Okay, this should win ... SOME kind of an award... or something. - Logan Darklighter -  10-16-2010
 
 
From a response post by Developer Matt Stults "The Television":  
http://boards.cityofheroes.com/showthre ... ost3266124 
Quote:2. Technical questions 
 
a. What 
 kind of database does CoH use? (aka, relational, custom, open source  
like postgres etc, object oriented, flat files, some mix?) Is there a  
dev in charge of the data access layer of the code and if so, who is it? 
 (I am particularly interested because in the early months of CoH, they  
did several data mining tasks that took ... exceedingly long times to  
run, and it made me curious to a degree that still has not much abated)  
When you joined the team and saw how they managed the data, what was  
your reaction? 
 
b. What programming language is used for character management? 
 
  
 
These questions are going to require some technical specificity, so please bear with me.

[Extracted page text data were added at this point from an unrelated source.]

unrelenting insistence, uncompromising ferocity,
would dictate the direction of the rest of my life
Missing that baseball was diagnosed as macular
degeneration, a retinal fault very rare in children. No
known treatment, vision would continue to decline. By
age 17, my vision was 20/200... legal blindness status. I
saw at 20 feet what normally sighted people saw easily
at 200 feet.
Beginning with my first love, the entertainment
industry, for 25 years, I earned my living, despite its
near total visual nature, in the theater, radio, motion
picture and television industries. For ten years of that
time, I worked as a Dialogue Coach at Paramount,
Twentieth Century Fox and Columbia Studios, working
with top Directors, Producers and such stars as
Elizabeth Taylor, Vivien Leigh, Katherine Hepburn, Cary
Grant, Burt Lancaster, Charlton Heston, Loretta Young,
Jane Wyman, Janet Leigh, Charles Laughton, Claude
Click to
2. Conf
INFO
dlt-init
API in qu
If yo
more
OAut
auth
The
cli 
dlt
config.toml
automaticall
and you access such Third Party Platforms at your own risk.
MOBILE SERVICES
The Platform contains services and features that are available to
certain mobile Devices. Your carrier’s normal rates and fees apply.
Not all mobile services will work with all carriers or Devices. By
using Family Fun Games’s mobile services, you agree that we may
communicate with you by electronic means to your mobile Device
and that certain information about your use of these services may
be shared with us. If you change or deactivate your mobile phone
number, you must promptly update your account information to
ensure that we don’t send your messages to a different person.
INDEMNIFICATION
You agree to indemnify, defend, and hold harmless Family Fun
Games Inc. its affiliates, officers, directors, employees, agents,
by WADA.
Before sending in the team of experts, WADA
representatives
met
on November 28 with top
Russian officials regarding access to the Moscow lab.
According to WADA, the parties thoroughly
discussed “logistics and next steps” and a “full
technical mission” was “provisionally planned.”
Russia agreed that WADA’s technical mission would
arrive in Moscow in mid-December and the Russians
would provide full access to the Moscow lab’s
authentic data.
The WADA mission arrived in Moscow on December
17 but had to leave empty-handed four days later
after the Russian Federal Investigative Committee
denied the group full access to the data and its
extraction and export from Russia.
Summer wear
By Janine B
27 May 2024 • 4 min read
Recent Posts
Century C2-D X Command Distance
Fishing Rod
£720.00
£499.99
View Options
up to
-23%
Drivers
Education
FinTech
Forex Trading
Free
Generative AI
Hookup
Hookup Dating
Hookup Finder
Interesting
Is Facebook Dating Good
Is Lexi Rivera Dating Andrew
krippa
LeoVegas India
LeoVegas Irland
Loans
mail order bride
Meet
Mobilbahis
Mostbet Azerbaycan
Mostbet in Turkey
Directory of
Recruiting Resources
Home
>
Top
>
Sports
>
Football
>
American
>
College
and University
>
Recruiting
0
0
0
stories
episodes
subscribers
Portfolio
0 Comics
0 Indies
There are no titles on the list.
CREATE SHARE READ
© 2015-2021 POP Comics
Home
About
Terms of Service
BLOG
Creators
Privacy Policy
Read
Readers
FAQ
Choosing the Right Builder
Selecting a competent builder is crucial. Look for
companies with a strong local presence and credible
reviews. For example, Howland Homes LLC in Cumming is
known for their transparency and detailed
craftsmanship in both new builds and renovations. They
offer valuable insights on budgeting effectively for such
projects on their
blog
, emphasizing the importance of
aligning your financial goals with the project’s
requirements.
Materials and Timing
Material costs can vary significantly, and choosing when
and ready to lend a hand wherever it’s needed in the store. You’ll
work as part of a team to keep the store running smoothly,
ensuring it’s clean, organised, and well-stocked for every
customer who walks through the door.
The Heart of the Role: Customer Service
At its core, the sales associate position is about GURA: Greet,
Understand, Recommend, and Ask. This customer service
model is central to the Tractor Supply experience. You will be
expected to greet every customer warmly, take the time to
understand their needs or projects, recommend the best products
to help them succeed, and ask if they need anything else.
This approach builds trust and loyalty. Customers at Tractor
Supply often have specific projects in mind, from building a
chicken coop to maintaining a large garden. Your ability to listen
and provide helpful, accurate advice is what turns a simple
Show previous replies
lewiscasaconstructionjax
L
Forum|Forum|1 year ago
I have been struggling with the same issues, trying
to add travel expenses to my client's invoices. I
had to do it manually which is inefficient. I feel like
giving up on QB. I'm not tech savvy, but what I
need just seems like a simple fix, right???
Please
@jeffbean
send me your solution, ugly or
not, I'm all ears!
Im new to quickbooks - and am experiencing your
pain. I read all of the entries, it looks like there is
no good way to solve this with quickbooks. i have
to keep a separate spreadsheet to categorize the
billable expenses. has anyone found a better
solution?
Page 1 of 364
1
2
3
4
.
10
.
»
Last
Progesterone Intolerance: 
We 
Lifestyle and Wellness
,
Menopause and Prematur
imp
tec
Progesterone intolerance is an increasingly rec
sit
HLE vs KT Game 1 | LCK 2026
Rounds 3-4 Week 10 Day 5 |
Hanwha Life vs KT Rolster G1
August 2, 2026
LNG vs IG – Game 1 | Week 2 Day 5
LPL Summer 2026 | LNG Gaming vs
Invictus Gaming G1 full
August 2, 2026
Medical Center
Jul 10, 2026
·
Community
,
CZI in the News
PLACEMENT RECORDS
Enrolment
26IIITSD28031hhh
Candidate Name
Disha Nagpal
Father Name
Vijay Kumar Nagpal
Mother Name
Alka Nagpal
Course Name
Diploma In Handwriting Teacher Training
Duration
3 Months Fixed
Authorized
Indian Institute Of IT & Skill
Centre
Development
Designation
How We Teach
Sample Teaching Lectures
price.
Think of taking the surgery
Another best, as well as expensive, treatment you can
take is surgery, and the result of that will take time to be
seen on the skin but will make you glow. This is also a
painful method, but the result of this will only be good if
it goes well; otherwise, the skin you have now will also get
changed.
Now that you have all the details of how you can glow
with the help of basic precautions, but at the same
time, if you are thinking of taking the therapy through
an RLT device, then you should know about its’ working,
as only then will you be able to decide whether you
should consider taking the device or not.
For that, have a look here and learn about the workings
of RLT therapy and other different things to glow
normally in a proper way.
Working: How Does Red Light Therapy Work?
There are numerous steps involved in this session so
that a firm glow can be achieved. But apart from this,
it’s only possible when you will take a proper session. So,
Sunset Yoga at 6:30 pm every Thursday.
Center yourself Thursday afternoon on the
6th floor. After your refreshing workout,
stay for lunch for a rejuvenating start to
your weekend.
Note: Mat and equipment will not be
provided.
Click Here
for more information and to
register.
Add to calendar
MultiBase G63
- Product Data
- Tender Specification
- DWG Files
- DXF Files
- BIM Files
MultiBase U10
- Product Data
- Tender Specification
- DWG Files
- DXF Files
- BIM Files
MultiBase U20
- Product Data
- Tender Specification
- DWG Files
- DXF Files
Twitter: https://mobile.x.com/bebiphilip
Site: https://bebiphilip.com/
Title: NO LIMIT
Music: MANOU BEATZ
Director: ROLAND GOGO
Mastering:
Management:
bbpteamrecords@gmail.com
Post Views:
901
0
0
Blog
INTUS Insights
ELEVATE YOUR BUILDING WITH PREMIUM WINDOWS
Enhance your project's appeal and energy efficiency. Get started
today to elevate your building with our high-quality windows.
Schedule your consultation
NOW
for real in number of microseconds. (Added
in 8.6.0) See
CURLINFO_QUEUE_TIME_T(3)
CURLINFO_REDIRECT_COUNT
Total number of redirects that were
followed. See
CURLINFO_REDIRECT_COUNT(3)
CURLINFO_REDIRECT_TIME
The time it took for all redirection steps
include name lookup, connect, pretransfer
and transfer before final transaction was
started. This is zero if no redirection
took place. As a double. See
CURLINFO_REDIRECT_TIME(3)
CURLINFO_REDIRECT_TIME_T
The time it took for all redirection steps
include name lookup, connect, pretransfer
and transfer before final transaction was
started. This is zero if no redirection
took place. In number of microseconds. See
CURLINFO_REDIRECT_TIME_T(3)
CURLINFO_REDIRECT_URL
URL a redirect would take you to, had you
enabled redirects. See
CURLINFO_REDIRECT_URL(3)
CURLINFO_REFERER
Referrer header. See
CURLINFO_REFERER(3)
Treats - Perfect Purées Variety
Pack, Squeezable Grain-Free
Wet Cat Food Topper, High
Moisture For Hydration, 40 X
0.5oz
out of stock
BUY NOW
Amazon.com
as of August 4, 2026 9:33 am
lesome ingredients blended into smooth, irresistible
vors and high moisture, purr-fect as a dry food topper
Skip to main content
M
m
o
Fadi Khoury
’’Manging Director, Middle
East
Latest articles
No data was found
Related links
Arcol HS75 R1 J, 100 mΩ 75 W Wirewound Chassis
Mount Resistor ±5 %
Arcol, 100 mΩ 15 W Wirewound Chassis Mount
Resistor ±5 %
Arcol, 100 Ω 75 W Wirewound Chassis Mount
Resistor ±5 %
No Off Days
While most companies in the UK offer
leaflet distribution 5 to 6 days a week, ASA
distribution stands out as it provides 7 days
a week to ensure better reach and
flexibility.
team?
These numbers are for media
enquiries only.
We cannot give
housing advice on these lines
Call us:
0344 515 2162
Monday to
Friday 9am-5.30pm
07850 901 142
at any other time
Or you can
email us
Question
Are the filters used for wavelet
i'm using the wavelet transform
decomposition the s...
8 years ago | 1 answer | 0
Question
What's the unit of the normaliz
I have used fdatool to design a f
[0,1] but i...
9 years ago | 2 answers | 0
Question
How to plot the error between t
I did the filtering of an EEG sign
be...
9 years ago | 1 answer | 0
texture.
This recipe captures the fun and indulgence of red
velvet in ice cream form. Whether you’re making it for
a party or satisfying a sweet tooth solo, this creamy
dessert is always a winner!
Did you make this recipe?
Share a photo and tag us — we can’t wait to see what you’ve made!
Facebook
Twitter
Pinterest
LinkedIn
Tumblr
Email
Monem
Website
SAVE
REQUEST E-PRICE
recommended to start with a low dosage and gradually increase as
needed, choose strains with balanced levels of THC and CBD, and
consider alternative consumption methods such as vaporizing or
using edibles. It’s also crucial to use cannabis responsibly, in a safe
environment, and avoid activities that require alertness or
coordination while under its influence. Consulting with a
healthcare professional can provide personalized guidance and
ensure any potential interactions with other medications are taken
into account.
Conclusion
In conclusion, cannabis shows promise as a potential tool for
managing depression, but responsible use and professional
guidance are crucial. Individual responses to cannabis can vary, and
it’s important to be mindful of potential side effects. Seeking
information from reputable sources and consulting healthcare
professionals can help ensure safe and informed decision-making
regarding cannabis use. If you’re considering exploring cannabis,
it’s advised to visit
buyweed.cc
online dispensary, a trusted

Please also understand that I don't really know why data mining tasks used to take so long, but the following is better than accurate/true, so I'm going with it. 
 
How we used to do it: 
 
Before what we now know as  
Mapservers, CoH used a set of machines called Minkowski Cartographs to  
store data and model characters' interactions with the world. 
 
What is a Minkowski Cartograph? 
 
The Minkowski Cartographs -- or  
MCs -- were built in the early 1970s by a team of Nobel laureates in  
Mathematics and Cartography. The team's goal was to build a functional  
map or "road atlas" of Minkowski Space -- a pseudo-Riemannian manifold  
identified around 1907. Each MC is a room sized device constructed of  
thousands of independently sliding looms and millions of strings running 
 between them. The strings are made of several tightly braided filaments 
 composed of a patent blend of Polyolefin and Kevlar, inter-loom  
segments ranging in length anywhere between 10^-32 mm and 1 mm.  
Approximately half of the strings run between pernambuco-wood looms. The 
 rest are incorporated into a vast conveyor mechanism that drags against 
 the loom strings, causing them to vibrate at specific resonant  
frequencies, effectively "playing" them like millions of the worlds'  
tiniest violins. When played, each string produces a unique four-space  
wave signature which resonates through its particular loom until it is  
converted by transducer into an electronic analog signal. Part of this  
signal is then recorded in a wax disk in much the same way as  
conventional sound is recorded by the displacement of the spiral groove  
in a LP record. The other part was filtered and sent through the network 
 for real time exploration of the model by mathematical cartographers.  
When first created, this was the Network Control Program of the early  
ARPANET. 
 
Outcome of the MC experimentation of the 1970s: 
 
Though the MCs proved fairly  
unsuccessful in providing a functioning map of Minkowski space, the MC  
experiments resulted in two emergent and unpredicted consequences.  
First, they were very clearly the inspiration for String Theory. Second, 
 as part of their efforts to map Minkowski space through the MCs,  
scientists began to uncover and chart what appeared to be various  
sections of a modern city complete with pedestrians and airship implied 
 by the mathematical definition of Minkowski space as portrayed in the  
MC. Due to the use of hyperbolic quaternions in Minkowski space, physics 
 as modeled by the MCs was significantly more flexible than what we  
experience. 
 
MC Use by early CoH: 
 
Intending to capitalize on the  
pre-existing city simulations provided by the MCs, City of Heroes  
purchased and reused the now renamed "Mapservers" to provide the  
persistent world of Paragon City. This created a number of problems.  
First: game engineers and even game administrators on the project  
required doctorates in math or physics as well as extensive textile  
industry experience just to maintain the Mapservers, let alone add new  
features. Second: due to the wear of continuous vibration in four-space, 
 critical strings often broke or became "snagged" resulting in bugs and  
"Lost Connection to Mapserver" messages that were almost impossible to  
track down. Third: as you note, data collection was extremely time  
consuming as the entire mapservers had to be shut down and the wax  
recording disks carefully removed from each loom on every mapserver. 
 
What happened to the MC devices? 
 
Due to the above and many other  
problems, the CoH team eventually realized that the Minkowski  
Cartographs were un-maintainable. Sadly, once dropped by the game, these 
 great loomed-machines were inexplicably destroyed by a group of  
self-proclaimed neo-luddites. The same group of history-deniers has  
virtually erased all record of the machines by continuously deleting  
Wikipedia articles written about them. 
 
What we use now: 
 
Now our mapservers are written in C  
and use everything from SQL databases to various in-house flat file  
systems to represent our data. Characters are pretty much created and  
maintained by SQL queries, but the specifics of the queries are  
generated by C. 
 
Please let me know if the above raises any more questions.